Liebe Bochumer:innen,

die Nacht vom 09. auf den 10. November 1938 ist als Reichspogromnacht in die Geschichte eingegangen. Synagogen brannten, jüdische Geschäfte wurden geplündert und zerstört. Deutschlandweit werden 20.000 Menschen verhaftet. Viele wurden verletzt, misshandelt und unzählige ermordet. Die Reichspogromnacht markierte den Übergang von nationalsozialistischer Ausgrenzung und Diskriminierung der jüdischen Bevölkerung hin zu ihrer systematischen Verfolgung und Vernichtung.

Auch in Bochum gab es zahlreiche Gewalttaten gegen die jüdische Bevölkerung. In der Nacht des 09. November brannten die Synagogen in Bochum und Wattenscheid vollständig aus, die in Flammen stehenden Synagogen wurden von den eintreffenden Feuerwehren nicht gelöscht, sondern nur die angrenzenden Gebäude von einem Übergreifen der Flammen geschützt. Die jüdische Schule wurde verwüstet, ebenso wie zahlreiche jüdische Geschäfte im Stadtgebiet. Darunter das Kaufhaus Fröhlich an der Lothringer Straße in Gerthe, das angezündet und zertrümmert wurde. Die Familie des jüdischen Eigentümers Rosenthal floh aus Bochum. Am Morgen des 10. November wurde auch die Wattenscheider Synagoge ein Opfer der Flammen.
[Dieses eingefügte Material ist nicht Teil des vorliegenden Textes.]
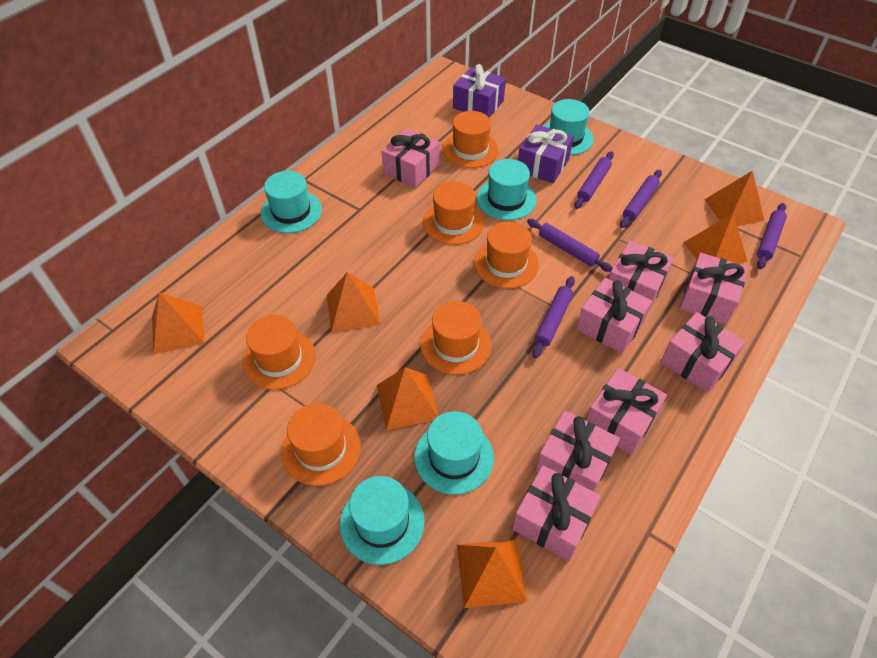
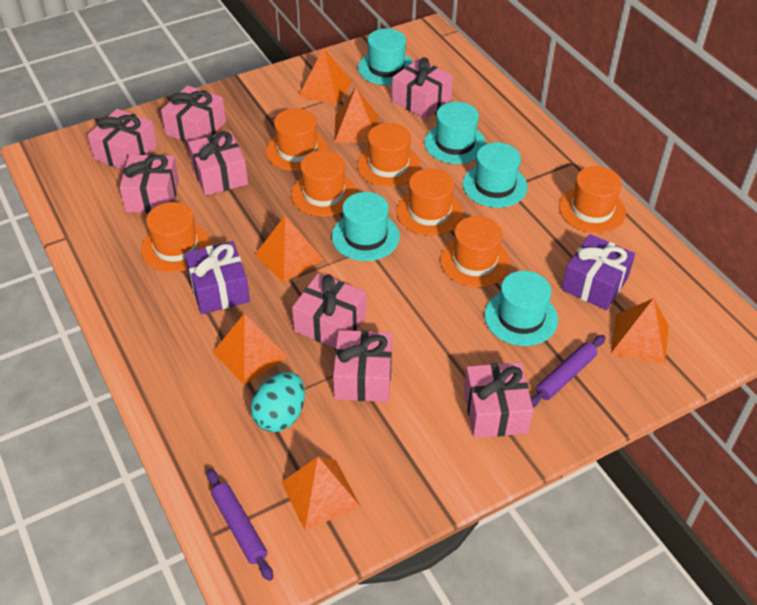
orange hat: [243,315,315,390] [281,403,361,486] [420,301,491,375] [423,181,484,245] [443,111,499,168] [474,222,539,288] = 6 -> [141,202,211,272] [266,108,329,171] [291,150,357,217] [357,123,421,187] [397,168,463,236] [440,216,510,287] [559,166,626,233] = 7
purple rolling pin: [527,219,613,272] [532,276,575,358] [575,151,614,209] [620,170,662,228] [757,203,787,269] = 5 -> [207,469,273,581] [531,335,606,408] = 2
turquoise egg: none = 0 -> [251,372,305,432] = 1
In Zeiten, in denen eine gesichert rechtsextreme Partei an Zuspruch gewinnt, antisemitische Hassverbrechen in Deutschland zunehmen, sich der Antisemitismus auch in der Sprache neue Bahnen bricht und Israel sich in einem Krieg wiederfindet, ist der 9. November für uns ein Tag der Mahnung und des Erinnerns.

Für uns ist klar, dass alle demokratischen Kräfte im Angesicht von Hass, DiskriminierungRec und Menschenfeindlichkeit für unsere demokratischen Werte gemeinsam einstehen müssen. Unsere Werte sind geprägt von Solidarität und Freiheit in einer demokratischen Gesellschaft. Wir setzen uns für eine Gesellschaft ein, in der jeder Mensch unabhängig von seiner Herkunft oder seiner Religion frei und gleichberechtigt leben kann. Die Verbrechen vom 9. November 1938 sind eine Mahnung an uns alle, niemals nachzulassen in unserem Kampf für unsere Werte.

Wir stehen klar an der Seite unserer jüdischen Mitbürger:innen und an der Seite Israels. Wir sprechen uns klar gegen jede Form antisemitischer Verbrechen und für eine starke, freie und respektvolle Demokratie aus. Die Stärke Bochums ist und bleibt ihre Vielfalt. Bochum ist ein Ort, an dem alle Menschen willkommen sind, unabhängig von ihrer Herkunft oder ihrem Glauben. Jüdisches Leben gehört zu Bochum. Es erfüllt uns mit Sorge, wenn Jüd:innen sich in der Bochumer Öffentlichkeit unsicher fühlen. Es ist unsere Pflicht, ihre Sicherheit zu gewährleisten.

Mit demokratischem Engagement und in Gedenken an die Opfer der Reichspogromnacht, stehen wir heute 85 Jahre nach dem Schrecken der Nacht vom 9. November vereint für eine demokratisches Bochum.